お母さんは特におしゃれというわけではないけど、そして若い頃の容色は多少衰えたかもしれないけど、身だしなみはきちっとしていて、生活を楽しむことができる魅力的な人。
お父さんは実直だけど、自然な笑顔で笑う人で、声高に自己主張はしないけど譲れないものをきちんと守って人生を送ってきた人。会社の重役タイプの外見ではないけど、つつましやかに、人から信頼される雰囲気を醸し出している人。
このあたりを狙いました。お父さんのそれが引き立つ場所はどこか。卒業式で目立たせるのが一番だろうという目論見ですね。
でも、舞台の贋物の崇高な時空間の中で、私達家族は現実以上のものを味わったのだ。
過ぎていくその風景の中に、またあたらしい家族の時間が生まれていく。
劇作ですとシェイクスピアの『お気に召すまま』にあるこんなセリフですね。
『この世は一つの舞台だ。
すべての男も女も役者にすぎない。
それぞれ舞台に登場しては、消えていく。
人はその時々にいろいろな役を演じるのだ』
華やかな英国社交界を経験してきたジェイクイズ公爵のセリフなので、これでいいんですが、こういう"いわゆる文学的な表現"は、みこちゃんのこの小説ではやってはまずいです。
なんだか教訓話になっちゃいますよね。
新しい風景が家族の前に立ち上がった。

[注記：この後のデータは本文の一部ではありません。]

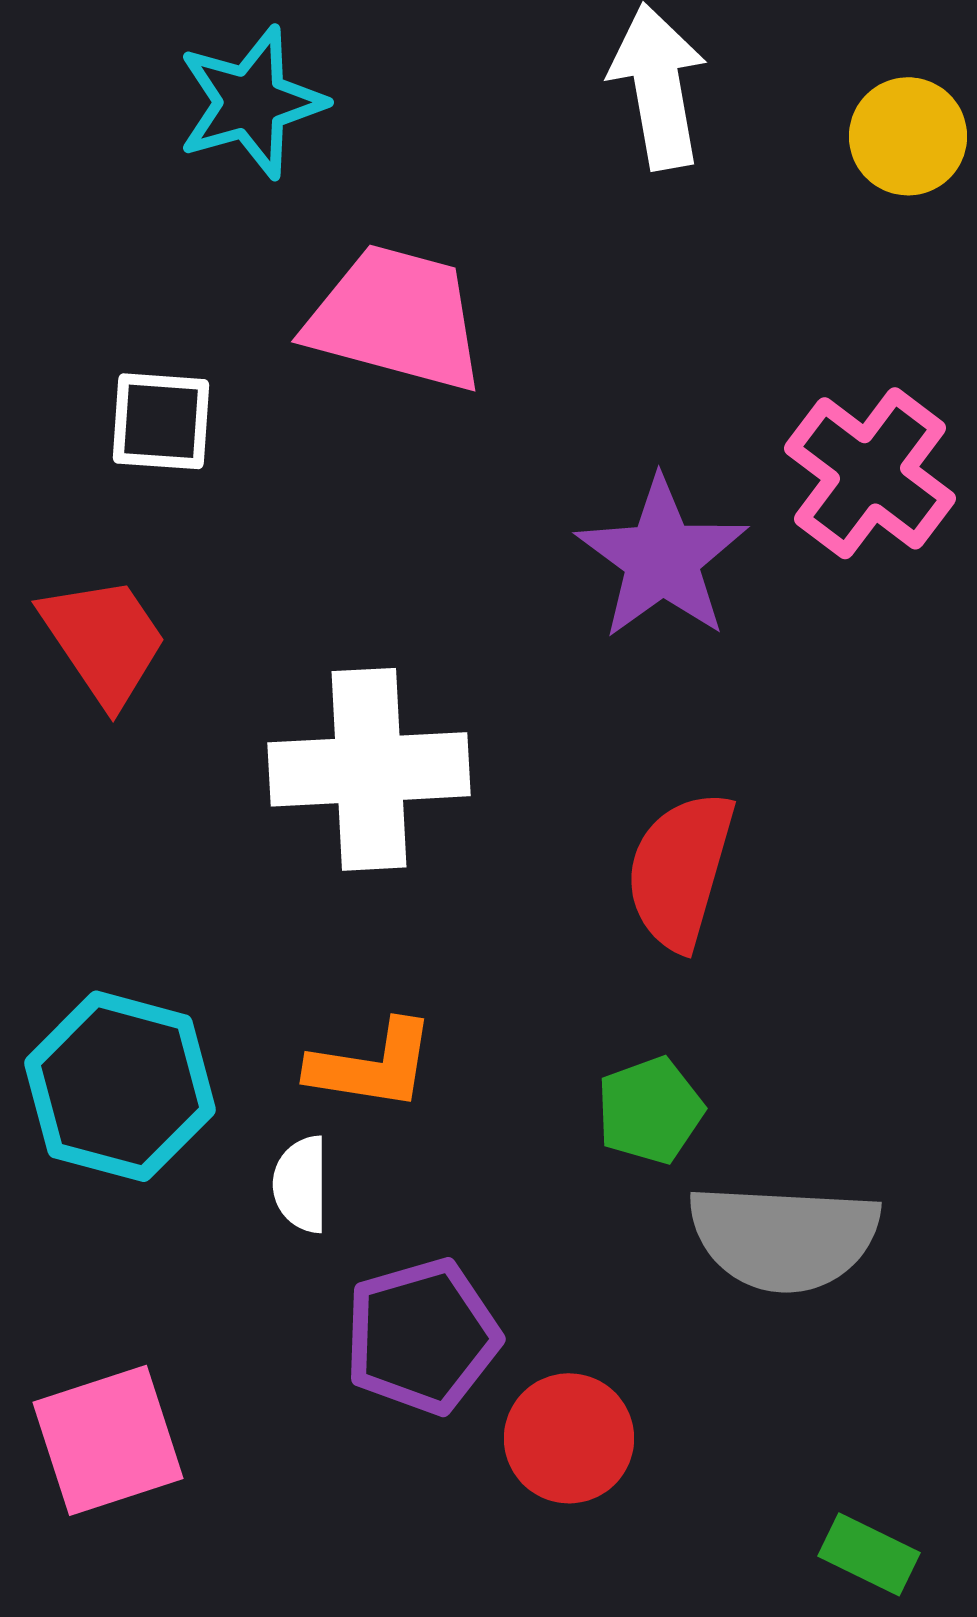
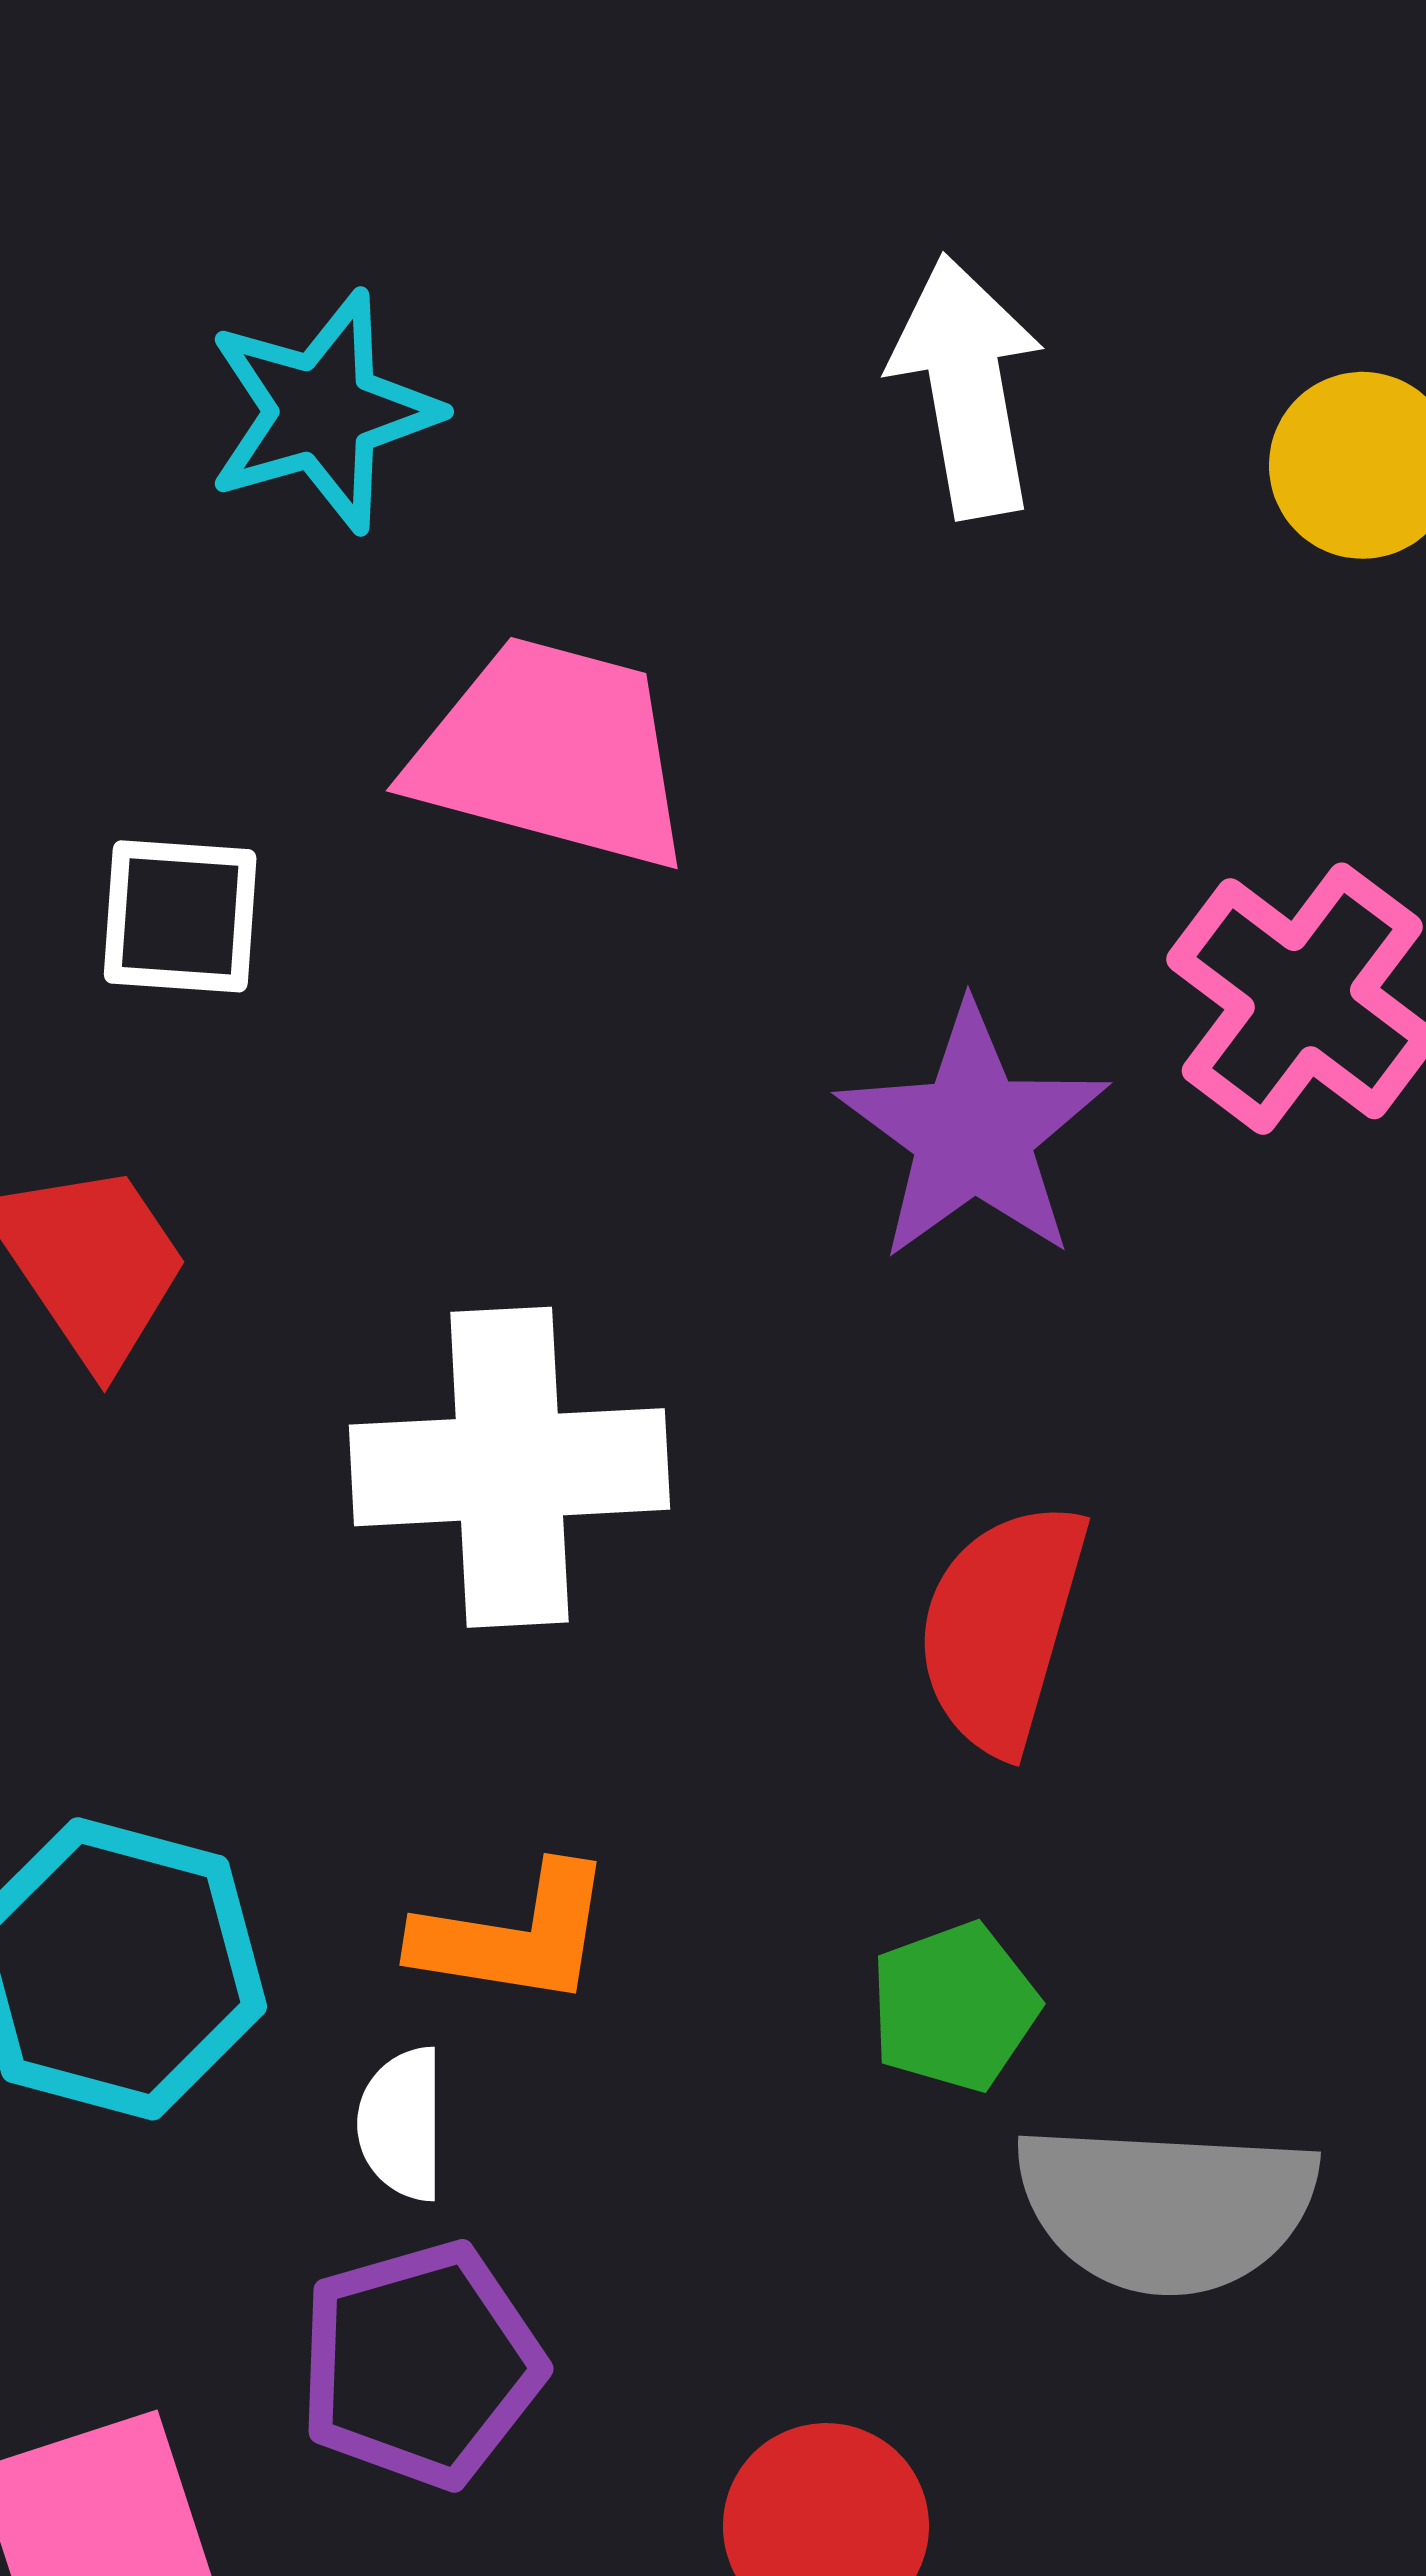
purple pentagon: (422, 1336) -> (421, 2365), moved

こんな風に控えめに描写しないとアウト(><)です。
単語や表現に凝ることは、このようにまったく必要なく、むしろ、ヘンテコになります。ただし、なんのためにこの描写はするのか、それは意識しましょう。
描写は描写のためにあらず。その代わりにある必然性がないと失敗します。そこだけ注意すれば、さらさら書いていけばいいだけですよ!
頑張ってください(^▽^)/
今回も ゆうのうえんたん のイラスト。モデルみこちゃん。なんかめっちゃ仕事できそう(゚0゚)。いつも驚いているばかりなので、ちょっとだけ素人なりに想像してみる(^~^)。これって、全体もとても美人に描いていただいているわけですが、仕事できそうな知的な部分は、右手にあるのではないかと思いました。中指薬指小指がきちんとくっついていて、人差し指が鋭角的にiPadの一つの部分を正確にタッチしようとしている。それを補足するように、外側に反り返った親指が、指先に緊張感を与えている。
この親指が内側を向くと、まるで違った印象になる。このみこザウルスがiPadにタッチするときには、おそらく親指は内側に丸められているのではないか……。中指薬指小指は軽く開いているのではないか。そして人差し指も鋭角的ではなく、親指と円を構成するように丸くなるような気がする……。ためらいながらタッチするゆうのうえんたんのイラストからそんな想像するのもまた楽しいです(^~^)。